The board of Pasadena-based Thirty Meter Telescope (TMT) will decide on Monday and Tuesday where in the world to build a unique, $1.2 billion instrument many believe will produce images 12 times sharper than the Hubble Space Telescope.
The project is considered by many in the scientific community to be the highest-priority large project for ground-based astronomy.
To meet the project’s deadlines, a decision must be made next week whether to build the next-generation scope atop the 4,200 meter-high summit of Hawaii’s Mauna Kea or in Chile’s Cerro Armazones desert.
The telescope’s unique design will provide unparalleled high-sensitivity spatial resolution by using a very-large, 30 meter aperture coupled with an adaptive optics system that senses atmospheric turbulence in real-time and adjusts the TMT’s “deformable mirror.”
The mirror being designed for TMT will be connected to 3,000 actuators that push and pull the mirror’s surface up to 800 times each second. This flowing and rippling of the mirror’s surface reshapes the light-waves entering the telescope to ensure the mirror precisely changes shape to counteract the blurring of Earth’s turbulent atmosphere.

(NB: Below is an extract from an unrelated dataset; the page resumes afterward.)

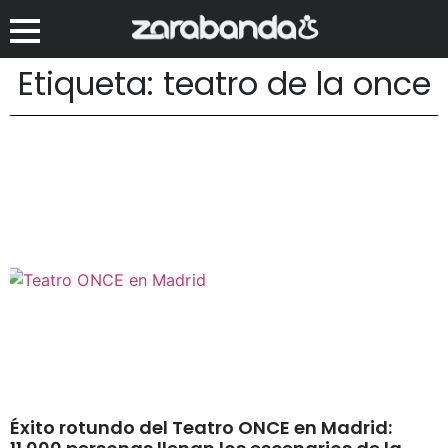
Etiqueta: teatro de la once
Éxito rotundo del Teatro ONCE en Madrid:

TMT’s board says the telescope will provide new observational opportunities in essentially every field of astronomy and astrophysics.

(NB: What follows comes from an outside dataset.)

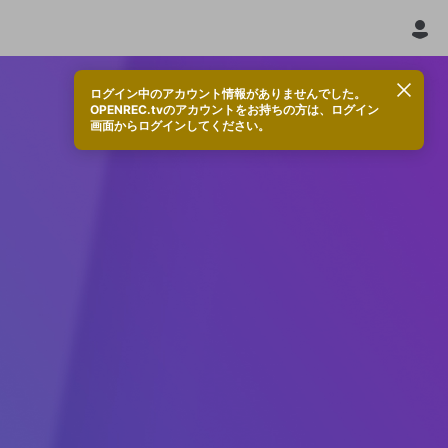
ログイン中のアカウント情報がありませんでした。
OPENREC.tvのアカウントをお持ちの方は、ログイン
画面からログインしてください。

“Furthermore, as has been the case for every previous increase in capability of this magnitude, it is very likely that the scientific impact of TMT will go far beyond what we envision today and TMT will enable discoveries that we cannot anticipate,” the board said on its website.

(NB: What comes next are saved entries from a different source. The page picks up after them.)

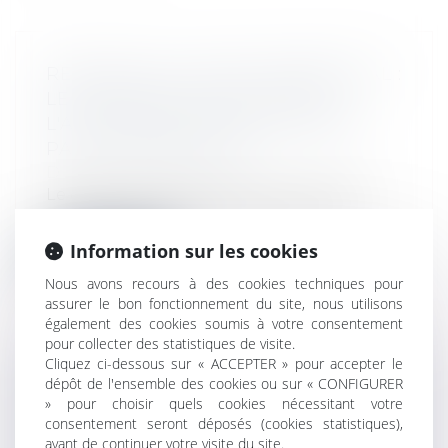
RÉVISION DU LOYER COMMERCIAL :
LE MÉMOIRE NOTIFIÉ APRÈS
L'ASSIGNATION NE RÉGULARISE
PAS LA PROCÉDURE
Droit des affaires
Le défaut de notification d'un mémoire
avant la saisine du juge des loyers co...
Information sur les cookies
Lire la suite
Nous avons recours à des cookies techniques pour
assurer le bon fonctionnement du site, nous utilisons
également des cookies soumis à votre consentement
pour collecter des statistiques de visite.
Cliquez ci-dessous sur « ACCEPTER » pour accepter le
dépôt de l'ensemble des cookies ou sur « CONFIGURER
VOL DE MARCHANDISES LORS
» pour choisir quels cookies nécessitant votre
D'UN TRANSPORT ROUTIER
consentement seront déposés (cookies statistiques),
INTERNATIONAL : EXEMPLE DE
avant de continuer votre visite du site.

Project managers hope the TMT will be able to operate at the same time as the James Webb Space Telescope, due to be launched about 2013. The TMT would thus be able to work in a complementary way with the Webb telescope, just as the Keck observatory has worked with the Hubble Space Telescope, combining the different discovery and study capabilities of each system.
The Thirty Meter Telescope project is jointly managed by Caltech, the University of California, and the Association of Canadian Universities for Research in Astronomy. It is headquartered at 2632 E. Washington Blvd.